Another week, another thread. Go out there and have a good one everyone! trans-heart

  • BountifulEggnog [she/her]
    ·
    6 months ago
    dysphoria/weight/ed posting

    Holy shit I need to lose weight agony-shivering I feel so fat and terrible. The past like day and a half has been so good and now I'm crying out of no where. I just feel so big.

    Honestly I don't even know how to lose weight "properly". I mean I know like, eat right and that shit but like how am I actually going to do it sadness I don't even know what my target weight should be. If I ever commit to it I'm just going to end up starving myself again. I just want to be thin and flat like a board. I just keep eating too much kitty-cri Why I am so fucking large.
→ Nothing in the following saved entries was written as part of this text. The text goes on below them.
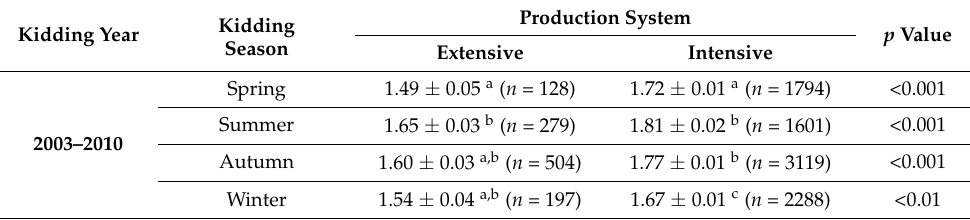
Table 4. Effects of production system, kidding season and kidding year on prolificacy (mean ± SE) of multiparous Florida goats.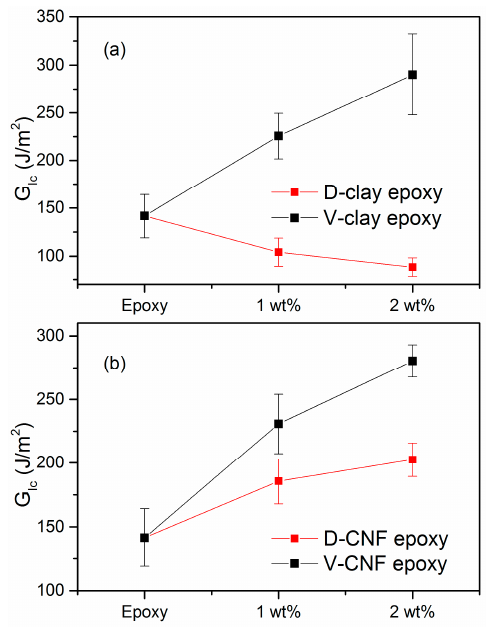
Figure 11. Critical strain energy release rate of nanocomposites with different filler loading ( a ) MMT clay ( b ) CNF.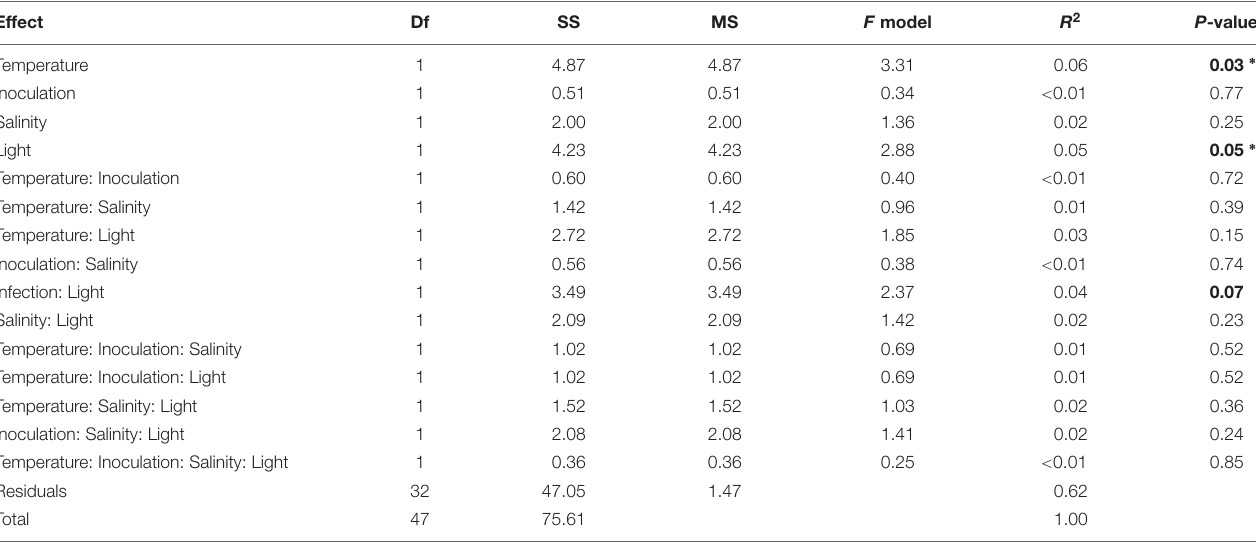
TABLE 3 | PERMANOVA results of eelgrass fitness associated measures (leaf growth rate, side shoot production, survival rate, root starch concentration, leaf starch concentration, leaf sucrose concentration, plant dry weight) according to experimental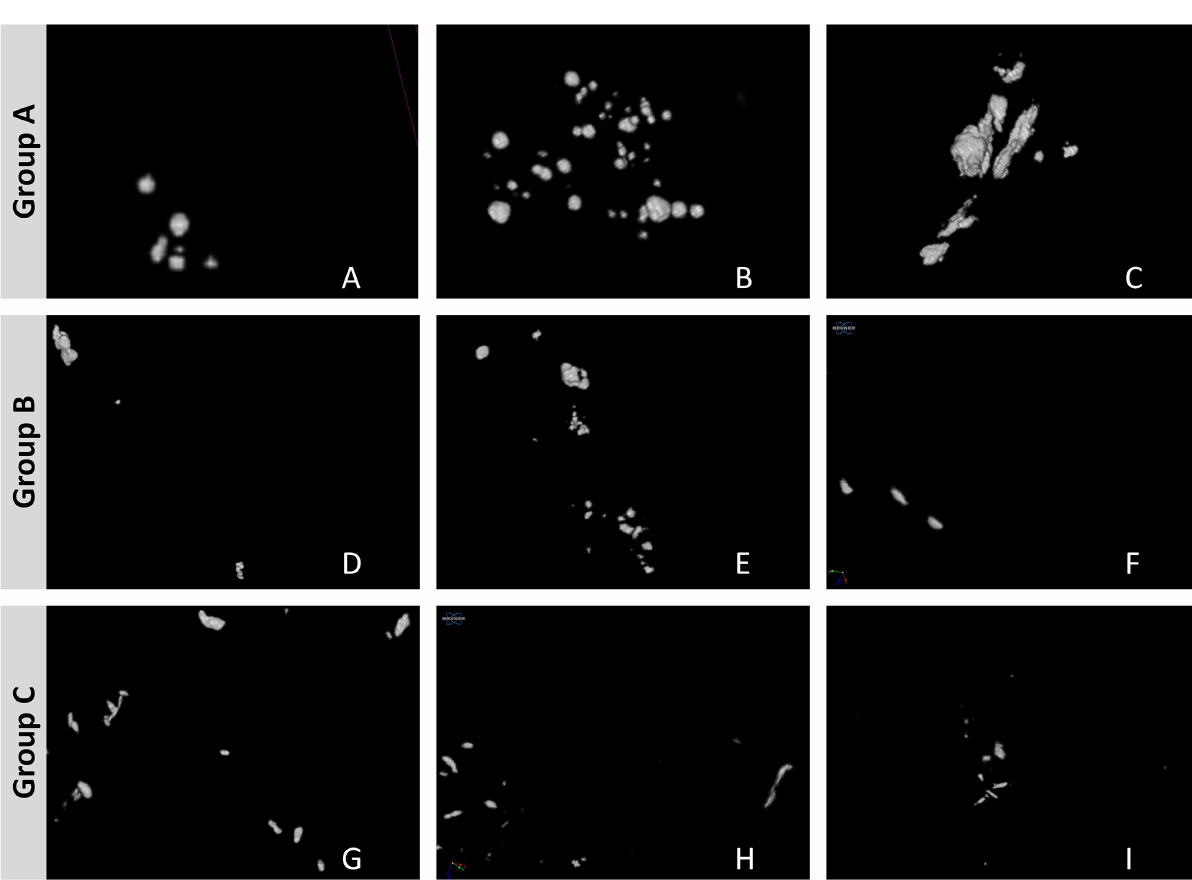
Fig 2. Representative 3D images from different biopsies. Benign(group A: A–C) lesions, unclearbiologicalpotentiallesions(group B: D–F) and malignant(group C: G–I) lesions: A (samplenumber 1, fine pleomorphic),B (samplenumber 6, no suspiciousMC), C (sample number 7, no suspicious MC), D (sample number15, coarse heterogeneous),E (samplenumber 16, fine pleomorphic),F (samplenumber 20, fine linear), G (sample number22, fine linear), H (samplenumber25, fine linear) and I (sample number24, fine pleomorphic). For more details concerning the different samples, comparesample numbers in Tables 1 and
    (just to clarify my tone, I'm not necessarily asking for weight loss advice. You can still post it if you want but I'm really just venting)

    • WalrusDragonOnABike [they/them]@lemmy.today
      ·
      6 months ago

      Wish weight loss was easier. Difficult enough to just maintain what I've already lost. Usually something happens right after I have success losing weight (injury, start a job, etc) and I gain it back and then some. And now I have to worry about losing muscle weight (I want to maintain my ability to do things so I don't want to lose weight that way...).

      • BountifulEggnog [she/her]
        ·
        6 months ago

        It's terrible. Like body, you don't need to cling to calories this way. We have access to more calories then we'll ever need.